The title track from Lammas Fair follows, with a helpful introduction, “strange goings on, on the North Yorkshire moors,” the harvest festival of August 1. Think pagan leftover ceremonies spilling over into the sacraments of the church, a confused/ing mix of religion and folklore. The song continues the whiff of Chapman and flavours of that there Richard Thompson, yet with enough identity and originality to stand apart from either. The guitar workouts are carefully geometric and weave in and around the steady metronome of the rhythm section. It strays little from the studio version, but has a pleasing added rawness, sharpening the central focus as the edges delicately fray. Sounding genuinely surprised by the reception, Nine Herbs Charm has an almost bossa nova beat, and a charming melody, with McNicholas’s bass burbling high in the mix. The guitar sticks to fingerpicked curlicues, that, at times, meander into quiet little diversions between the verses.

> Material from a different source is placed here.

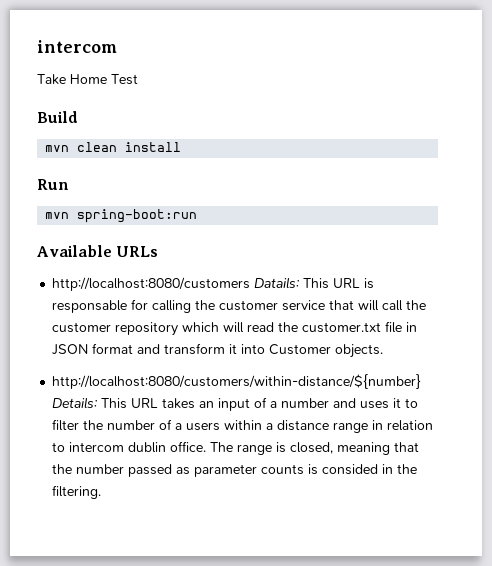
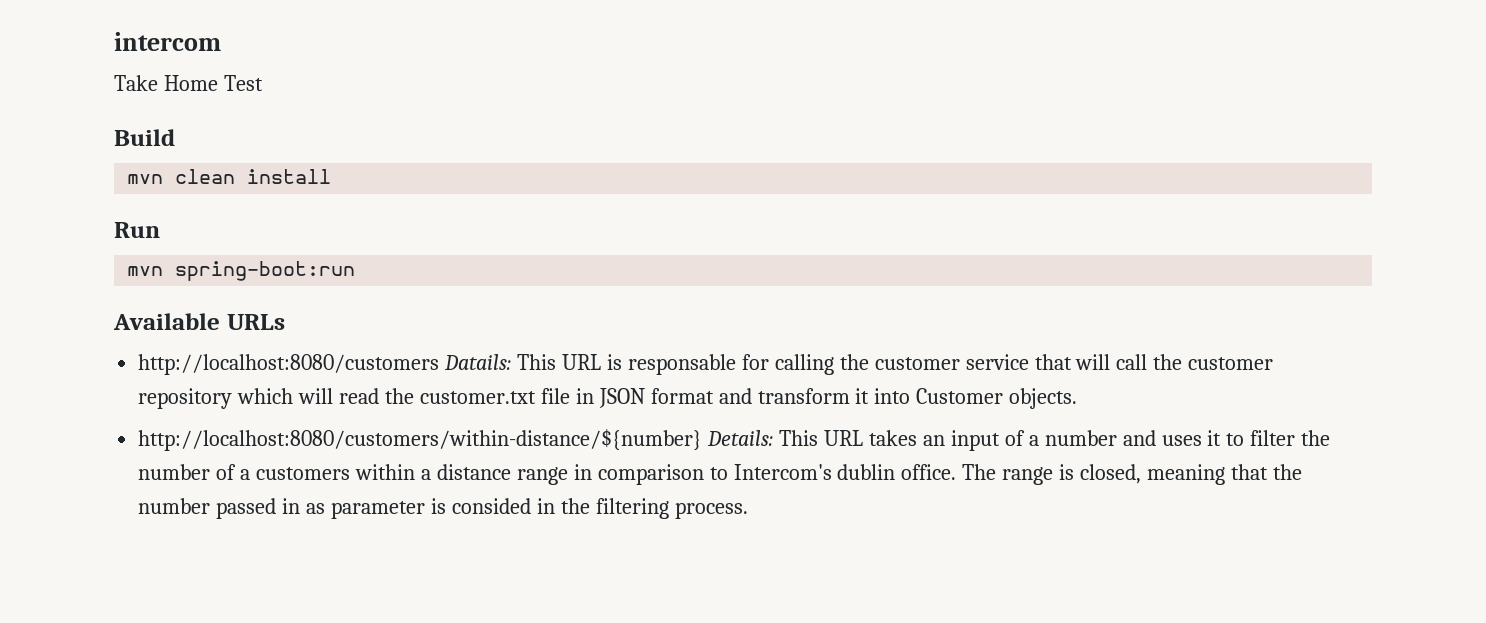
[186,422,221,431] users -> [256,467,351,480] customers
[387,420,434,431] [52,442,125,452] relation to intercom -> [597,464,832,485] comparison to Intercom's
(173, 470) none -> [282,498,301,514] in
[261,464,305,475] counts -> (425, 510) none
[52,485,102,499] filtering. -> [595,498,748,519] filtering process.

Two solo pieces follow, Blackthorn and Driving For A Living. If the first is a reference to cider, I’d be surprised, even if the instrumental beckons the sense of lazing way an afternoon, possibly woozily, and it has a courtly pastoralness. The second is a more traditional sounding ballad, the trials and tribulations of the itinerant working man, with, as the verses unfold, the reveal it applies equally to the present day. Hence, I guess, the title, itself maybe a sly nod around how musicians make their living, a variation around Charlie Watt’s breakdown of his time spent in the Rolling Stones. But Charlie won’t have driven from gig to gig himself, kit in the boot, band in the back. Who then join him again, appropriately enough, for Drive East. As his fingers pick out a swirling melody, Parker recounts how the inspiration was the wonderful drive east, over to Whitby. A drive I have made myself many time, it is certainly quite something, first market towns and, then, the quietly desolate high route to the coast. Again, the mood of the song is of a late ’60s, electricity being embraced for the first time. Indeed, this song contains many clanging would be power chords, between the filigree jangles. Think a cross between the Byrds, when they were Five Miles High, and Fairport’s Sailor’s Life. With that song hailing from from his debut, Silent Spring, now comes the title track from that album. With the build, track on track, having been so subtle and gradual, it is a surprise to appreciate how suddenly much more muscular is this arrangement, and, boy, how the bass and drums do rattle.
You want rattle? Closer, the traditional The Brisk Lad, is all distorted and echoed guitar, and it is a quite wonderful din. As Parker sings, Berthoud taps his entry into the second verse, before making a few more determined thumps, McNicholas billowing in behind him. The three instruments are now a perfect cacophony. This is folk music as primal therapy, and the trio expand and extemporise, sensing telepathically when to change pace or direction. The end is swift, abrupt and even a little shocking. As contrast, the encore is a quite wonderful Willie O’Winsbury, a slow, gently swaying arrangement, with Parker’s guitar weaving about McNicholas’s equally deft playing, keyboard drones a constant reassuring presence. Taking its time to reveal the tune, this is a truly satisfying rendition to this rounded performance. I hope many more than 200 come forward for this, necessitating a rethink on that. But the disappointed can, I guess, always grab a download or copies of those first two albums. I did. Bandcamp is your destination.